Q: This is a general question. My 4 year old son has not been immunised against MMR. What is the attitude of the BAcC towards immunisation in general, and the MMR jab in particular.
A: As a body regulating and representing traditional acupuncture the BAcC doesn't really have a formal view about the use of immunisation and MMR jab. Clearly these kinds of intervention have an energetic effect from a Chinese medicine perspective, and skilled practitioners should be able to take this into account when they are treating a patient. There is, though, a considerable danger in ascribing causation when looking at two systems of medicine which operate from entirely different paradigms, and this is a rather dangerous path to take. One could look at many aspects of modern life in this way, but while many lifestyle questions fall within the area of advice which a practitioner might give, the suitability of immunisation does not. One needs a thorough grounding in epidemiology to make these kinds of judgements, and we would be the first to admit that our profession does not have that kind of knowledge base.

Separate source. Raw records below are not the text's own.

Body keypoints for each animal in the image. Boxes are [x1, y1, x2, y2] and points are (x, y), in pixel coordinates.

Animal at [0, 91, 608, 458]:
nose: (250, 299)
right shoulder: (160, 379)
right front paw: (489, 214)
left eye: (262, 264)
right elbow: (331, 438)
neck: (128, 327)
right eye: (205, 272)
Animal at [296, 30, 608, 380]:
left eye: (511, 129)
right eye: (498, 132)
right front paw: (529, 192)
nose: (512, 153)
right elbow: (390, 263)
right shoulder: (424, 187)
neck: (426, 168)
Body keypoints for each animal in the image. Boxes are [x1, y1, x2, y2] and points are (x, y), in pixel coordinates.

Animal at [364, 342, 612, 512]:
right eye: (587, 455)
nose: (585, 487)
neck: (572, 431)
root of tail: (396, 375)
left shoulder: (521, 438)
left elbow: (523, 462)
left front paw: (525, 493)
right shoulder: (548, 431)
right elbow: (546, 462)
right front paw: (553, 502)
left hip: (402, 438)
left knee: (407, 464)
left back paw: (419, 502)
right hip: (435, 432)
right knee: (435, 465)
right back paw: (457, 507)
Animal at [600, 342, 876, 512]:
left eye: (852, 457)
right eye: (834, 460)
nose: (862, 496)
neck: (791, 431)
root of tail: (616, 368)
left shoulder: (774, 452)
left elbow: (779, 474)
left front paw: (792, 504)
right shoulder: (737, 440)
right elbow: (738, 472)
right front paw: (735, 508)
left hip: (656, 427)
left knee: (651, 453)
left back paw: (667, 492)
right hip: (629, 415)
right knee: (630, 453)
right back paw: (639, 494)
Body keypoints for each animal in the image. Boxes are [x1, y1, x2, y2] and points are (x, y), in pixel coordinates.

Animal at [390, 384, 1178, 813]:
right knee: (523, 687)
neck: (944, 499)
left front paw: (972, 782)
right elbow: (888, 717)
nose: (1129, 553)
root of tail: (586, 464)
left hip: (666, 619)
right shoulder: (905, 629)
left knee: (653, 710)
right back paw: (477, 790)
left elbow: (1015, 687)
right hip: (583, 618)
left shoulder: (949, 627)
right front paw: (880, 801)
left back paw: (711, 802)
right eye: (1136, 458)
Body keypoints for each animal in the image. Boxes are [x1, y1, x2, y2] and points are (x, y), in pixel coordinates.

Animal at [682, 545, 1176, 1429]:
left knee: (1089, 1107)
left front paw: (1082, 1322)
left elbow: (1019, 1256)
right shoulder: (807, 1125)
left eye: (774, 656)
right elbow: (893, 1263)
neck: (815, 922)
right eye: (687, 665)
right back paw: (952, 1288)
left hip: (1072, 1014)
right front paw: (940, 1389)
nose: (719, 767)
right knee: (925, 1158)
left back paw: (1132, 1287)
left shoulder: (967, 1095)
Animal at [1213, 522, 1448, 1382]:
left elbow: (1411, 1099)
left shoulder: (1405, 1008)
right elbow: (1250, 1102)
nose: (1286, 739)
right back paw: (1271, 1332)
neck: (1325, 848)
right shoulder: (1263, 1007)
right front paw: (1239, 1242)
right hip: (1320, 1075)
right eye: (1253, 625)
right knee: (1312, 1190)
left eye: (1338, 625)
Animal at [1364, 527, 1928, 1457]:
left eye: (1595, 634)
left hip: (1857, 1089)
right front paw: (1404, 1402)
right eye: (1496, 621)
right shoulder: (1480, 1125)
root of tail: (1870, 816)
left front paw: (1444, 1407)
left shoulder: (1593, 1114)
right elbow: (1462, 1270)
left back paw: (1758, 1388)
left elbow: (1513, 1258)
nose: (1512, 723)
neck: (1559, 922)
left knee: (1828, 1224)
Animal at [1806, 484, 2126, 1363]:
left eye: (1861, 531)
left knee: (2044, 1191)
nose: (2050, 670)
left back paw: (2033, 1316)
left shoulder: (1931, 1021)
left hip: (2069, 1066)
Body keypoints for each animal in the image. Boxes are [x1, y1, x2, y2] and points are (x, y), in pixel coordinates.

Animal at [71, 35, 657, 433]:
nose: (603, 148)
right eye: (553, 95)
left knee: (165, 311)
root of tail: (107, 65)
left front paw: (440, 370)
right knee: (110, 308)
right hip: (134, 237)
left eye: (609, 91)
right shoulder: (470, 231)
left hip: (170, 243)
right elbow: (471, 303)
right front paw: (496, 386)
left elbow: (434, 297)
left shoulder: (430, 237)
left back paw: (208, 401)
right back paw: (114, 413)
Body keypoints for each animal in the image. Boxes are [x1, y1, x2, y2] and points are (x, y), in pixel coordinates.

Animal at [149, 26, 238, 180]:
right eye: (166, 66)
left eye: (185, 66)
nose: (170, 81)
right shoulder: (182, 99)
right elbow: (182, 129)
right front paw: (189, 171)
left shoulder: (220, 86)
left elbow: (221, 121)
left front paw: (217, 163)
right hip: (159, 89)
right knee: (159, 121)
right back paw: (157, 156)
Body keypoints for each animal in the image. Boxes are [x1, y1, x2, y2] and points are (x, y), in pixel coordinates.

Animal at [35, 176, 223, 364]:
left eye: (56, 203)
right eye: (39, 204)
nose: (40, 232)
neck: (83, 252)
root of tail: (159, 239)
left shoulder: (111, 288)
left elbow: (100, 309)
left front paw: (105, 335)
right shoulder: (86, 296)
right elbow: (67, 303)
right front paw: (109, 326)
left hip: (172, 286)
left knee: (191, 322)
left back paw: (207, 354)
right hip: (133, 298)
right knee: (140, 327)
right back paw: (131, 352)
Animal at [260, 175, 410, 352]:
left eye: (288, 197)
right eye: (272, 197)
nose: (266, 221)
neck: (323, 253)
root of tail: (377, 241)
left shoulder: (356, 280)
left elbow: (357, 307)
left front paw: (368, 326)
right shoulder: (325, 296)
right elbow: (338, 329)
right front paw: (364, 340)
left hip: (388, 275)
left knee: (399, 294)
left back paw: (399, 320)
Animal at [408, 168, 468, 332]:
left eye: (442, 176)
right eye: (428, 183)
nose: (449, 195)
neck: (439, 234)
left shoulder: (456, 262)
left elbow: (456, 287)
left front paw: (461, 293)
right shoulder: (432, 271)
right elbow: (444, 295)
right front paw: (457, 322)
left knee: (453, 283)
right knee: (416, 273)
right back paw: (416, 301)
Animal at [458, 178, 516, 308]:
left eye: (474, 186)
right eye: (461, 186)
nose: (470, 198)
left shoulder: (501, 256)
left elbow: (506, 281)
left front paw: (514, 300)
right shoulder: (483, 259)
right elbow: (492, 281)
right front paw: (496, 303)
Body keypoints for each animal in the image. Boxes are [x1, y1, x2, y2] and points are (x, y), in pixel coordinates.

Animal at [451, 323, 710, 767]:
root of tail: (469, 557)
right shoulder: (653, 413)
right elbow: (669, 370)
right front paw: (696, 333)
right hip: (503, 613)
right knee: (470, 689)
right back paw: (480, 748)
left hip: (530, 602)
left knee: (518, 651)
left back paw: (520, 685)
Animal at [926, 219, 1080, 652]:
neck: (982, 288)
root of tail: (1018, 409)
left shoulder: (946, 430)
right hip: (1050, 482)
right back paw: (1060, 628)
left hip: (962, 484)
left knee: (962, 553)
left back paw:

It is often assumed that complementary healthcare professions are part of a broad leftish tendency with strong and often radical views on a number of social and healthcare issues, but the membership of the BAcC is a broad church which probably represents all shades of political opinion.
If a patient asks for advice on issues like this we always ensure that our personal views do not take on an authoritative air because of the practitioner/patient relationship, and invariably tell the patient that this is a matter for them to choose with advice from their GP. The GP is better placed to give them the objective statistical information they need. GPs, in our experience, are not all out and out proponents of immunisation, and have recognise over the last decade that a fully informed decision is better than a dictat from the doctor, so will make sure that patients are well-informed.